» **EXERCISE BRIEF**
When a line of the material has the word "initialization" in it, copy that line.

» **PROVIDED RECORDS**
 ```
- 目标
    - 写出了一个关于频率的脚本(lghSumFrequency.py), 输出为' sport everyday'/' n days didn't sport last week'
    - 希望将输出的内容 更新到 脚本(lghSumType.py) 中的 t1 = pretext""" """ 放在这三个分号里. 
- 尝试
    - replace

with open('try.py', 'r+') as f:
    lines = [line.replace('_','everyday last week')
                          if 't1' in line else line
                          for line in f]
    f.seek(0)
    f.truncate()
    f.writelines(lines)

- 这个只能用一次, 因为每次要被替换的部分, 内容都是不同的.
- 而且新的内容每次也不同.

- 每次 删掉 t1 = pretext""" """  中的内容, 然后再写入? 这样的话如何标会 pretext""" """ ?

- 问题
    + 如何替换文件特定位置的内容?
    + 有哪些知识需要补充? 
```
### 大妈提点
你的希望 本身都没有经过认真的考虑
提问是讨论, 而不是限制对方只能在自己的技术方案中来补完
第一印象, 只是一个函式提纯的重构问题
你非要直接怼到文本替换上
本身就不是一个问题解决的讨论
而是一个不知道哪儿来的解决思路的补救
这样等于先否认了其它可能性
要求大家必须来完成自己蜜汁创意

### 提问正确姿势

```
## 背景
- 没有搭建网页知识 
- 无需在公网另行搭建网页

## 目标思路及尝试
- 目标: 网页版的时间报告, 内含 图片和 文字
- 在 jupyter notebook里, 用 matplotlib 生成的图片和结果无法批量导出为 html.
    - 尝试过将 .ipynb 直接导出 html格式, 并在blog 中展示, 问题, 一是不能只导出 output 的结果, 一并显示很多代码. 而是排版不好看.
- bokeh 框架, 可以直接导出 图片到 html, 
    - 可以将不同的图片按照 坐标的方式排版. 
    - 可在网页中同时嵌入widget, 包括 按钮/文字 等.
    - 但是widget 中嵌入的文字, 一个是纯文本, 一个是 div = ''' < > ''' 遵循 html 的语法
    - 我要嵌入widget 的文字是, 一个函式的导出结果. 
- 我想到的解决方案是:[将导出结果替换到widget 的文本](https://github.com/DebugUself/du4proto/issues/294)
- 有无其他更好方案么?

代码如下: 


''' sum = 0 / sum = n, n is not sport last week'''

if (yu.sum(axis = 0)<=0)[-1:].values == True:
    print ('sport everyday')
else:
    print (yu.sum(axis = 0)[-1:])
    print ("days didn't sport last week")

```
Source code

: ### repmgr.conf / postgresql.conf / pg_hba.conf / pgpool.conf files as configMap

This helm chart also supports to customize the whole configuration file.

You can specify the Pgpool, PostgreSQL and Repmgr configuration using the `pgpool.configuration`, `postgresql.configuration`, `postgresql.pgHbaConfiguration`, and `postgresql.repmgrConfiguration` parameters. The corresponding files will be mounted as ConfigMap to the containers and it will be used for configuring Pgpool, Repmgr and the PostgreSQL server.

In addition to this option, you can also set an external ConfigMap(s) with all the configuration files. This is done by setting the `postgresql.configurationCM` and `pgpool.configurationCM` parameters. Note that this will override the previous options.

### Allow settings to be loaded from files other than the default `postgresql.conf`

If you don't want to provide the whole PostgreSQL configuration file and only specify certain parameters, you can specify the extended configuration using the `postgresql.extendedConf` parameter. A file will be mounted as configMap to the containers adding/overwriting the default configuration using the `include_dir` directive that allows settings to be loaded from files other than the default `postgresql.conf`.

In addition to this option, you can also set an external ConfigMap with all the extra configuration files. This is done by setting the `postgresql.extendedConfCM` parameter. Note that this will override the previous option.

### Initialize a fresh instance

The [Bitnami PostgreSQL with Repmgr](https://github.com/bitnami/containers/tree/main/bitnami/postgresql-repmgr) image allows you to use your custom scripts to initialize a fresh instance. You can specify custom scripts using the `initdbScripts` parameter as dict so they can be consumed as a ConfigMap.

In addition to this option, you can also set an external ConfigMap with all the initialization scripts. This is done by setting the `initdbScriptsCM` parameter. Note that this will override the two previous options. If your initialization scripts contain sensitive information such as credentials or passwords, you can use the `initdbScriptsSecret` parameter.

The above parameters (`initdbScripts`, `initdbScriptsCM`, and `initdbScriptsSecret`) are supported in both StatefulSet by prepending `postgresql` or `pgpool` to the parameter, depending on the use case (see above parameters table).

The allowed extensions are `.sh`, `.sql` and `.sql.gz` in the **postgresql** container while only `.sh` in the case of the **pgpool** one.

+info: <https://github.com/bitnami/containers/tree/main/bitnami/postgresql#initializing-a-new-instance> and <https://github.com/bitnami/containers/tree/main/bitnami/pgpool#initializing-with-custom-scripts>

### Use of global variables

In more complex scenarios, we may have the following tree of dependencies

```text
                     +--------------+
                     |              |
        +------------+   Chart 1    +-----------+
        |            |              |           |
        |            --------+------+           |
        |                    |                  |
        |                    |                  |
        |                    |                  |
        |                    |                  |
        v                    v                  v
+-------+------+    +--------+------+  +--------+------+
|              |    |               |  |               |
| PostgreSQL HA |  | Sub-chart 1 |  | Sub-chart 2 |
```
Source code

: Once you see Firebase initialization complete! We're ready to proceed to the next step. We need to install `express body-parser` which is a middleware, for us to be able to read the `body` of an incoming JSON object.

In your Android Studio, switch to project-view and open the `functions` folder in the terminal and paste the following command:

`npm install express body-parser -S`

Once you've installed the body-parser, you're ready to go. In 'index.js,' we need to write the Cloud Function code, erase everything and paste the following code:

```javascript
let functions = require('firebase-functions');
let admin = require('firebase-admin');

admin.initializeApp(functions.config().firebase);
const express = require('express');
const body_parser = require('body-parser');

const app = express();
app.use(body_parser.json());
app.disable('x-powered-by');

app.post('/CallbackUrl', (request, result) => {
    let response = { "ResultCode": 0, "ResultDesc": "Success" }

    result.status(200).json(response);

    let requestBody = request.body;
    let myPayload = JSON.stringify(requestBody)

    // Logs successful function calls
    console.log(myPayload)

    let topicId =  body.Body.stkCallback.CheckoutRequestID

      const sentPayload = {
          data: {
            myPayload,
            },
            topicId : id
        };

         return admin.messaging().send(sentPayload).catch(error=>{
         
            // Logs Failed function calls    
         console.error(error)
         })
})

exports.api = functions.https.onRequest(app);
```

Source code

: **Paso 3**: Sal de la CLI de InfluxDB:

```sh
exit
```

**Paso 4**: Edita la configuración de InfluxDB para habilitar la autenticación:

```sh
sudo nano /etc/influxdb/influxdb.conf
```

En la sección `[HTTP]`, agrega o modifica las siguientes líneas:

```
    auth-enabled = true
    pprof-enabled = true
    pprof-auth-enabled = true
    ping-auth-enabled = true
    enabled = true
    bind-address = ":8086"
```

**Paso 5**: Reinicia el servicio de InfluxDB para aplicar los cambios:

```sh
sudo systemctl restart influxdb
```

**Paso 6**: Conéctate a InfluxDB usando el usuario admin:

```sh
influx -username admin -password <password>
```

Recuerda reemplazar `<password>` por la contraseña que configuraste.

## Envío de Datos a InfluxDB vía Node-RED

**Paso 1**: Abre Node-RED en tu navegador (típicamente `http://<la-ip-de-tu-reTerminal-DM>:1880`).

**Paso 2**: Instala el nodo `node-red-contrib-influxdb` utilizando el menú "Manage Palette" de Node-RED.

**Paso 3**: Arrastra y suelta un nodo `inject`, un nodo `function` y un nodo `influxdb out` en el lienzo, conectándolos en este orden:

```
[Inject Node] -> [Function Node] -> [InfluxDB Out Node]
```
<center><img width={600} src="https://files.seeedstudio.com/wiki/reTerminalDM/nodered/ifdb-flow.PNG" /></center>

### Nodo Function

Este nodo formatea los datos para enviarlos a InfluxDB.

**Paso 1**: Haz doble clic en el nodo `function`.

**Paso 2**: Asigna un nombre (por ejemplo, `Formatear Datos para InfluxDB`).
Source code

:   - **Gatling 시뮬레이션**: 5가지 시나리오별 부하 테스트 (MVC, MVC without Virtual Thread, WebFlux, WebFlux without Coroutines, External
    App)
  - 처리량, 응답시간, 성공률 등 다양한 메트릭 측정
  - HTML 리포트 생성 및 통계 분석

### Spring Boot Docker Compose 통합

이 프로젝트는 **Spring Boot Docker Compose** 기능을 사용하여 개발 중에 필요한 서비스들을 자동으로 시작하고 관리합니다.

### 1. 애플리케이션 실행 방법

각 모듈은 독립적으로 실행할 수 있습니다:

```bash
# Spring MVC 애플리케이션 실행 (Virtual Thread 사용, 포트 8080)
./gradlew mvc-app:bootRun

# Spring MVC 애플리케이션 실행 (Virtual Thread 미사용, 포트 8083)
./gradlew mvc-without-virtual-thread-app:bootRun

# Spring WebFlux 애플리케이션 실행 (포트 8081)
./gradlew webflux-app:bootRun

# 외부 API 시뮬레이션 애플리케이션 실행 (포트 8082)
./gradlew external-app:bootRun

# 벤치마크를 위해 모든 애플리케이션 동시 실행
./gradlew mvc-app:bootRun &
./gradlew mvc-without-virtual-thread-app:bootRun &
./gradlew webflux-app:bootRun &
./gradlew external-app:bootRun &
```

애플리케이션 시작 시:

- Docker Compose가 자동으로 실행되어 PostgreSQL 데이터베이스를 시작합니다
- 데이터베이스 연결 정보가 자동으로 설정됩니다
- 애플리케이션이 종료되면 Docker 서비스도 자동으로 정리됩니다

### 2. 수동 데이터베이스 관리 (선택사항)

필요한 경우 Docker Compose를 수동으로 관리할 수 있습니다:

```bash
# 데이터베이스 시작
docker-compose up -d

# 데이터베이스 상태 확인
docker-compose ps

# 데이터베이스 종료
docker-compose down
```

» **TASK ANSWER**
In addition to this option, you can also set an external ConfigMap with all the initialization scripts. This is done by setting the `initdbScriptsCM` parameter. Note that this will override the two previous options. If your initialization scripts contain sensitive information such as credentials or passwords, you can use the `initdbScriptsSecret` parameter.
: Once you see Firebase initialization complete! We're ready to proceed to the next step. We need to install `express body-parser` which is a middleware, for us to be able to read the `body` of an incoming JSON object.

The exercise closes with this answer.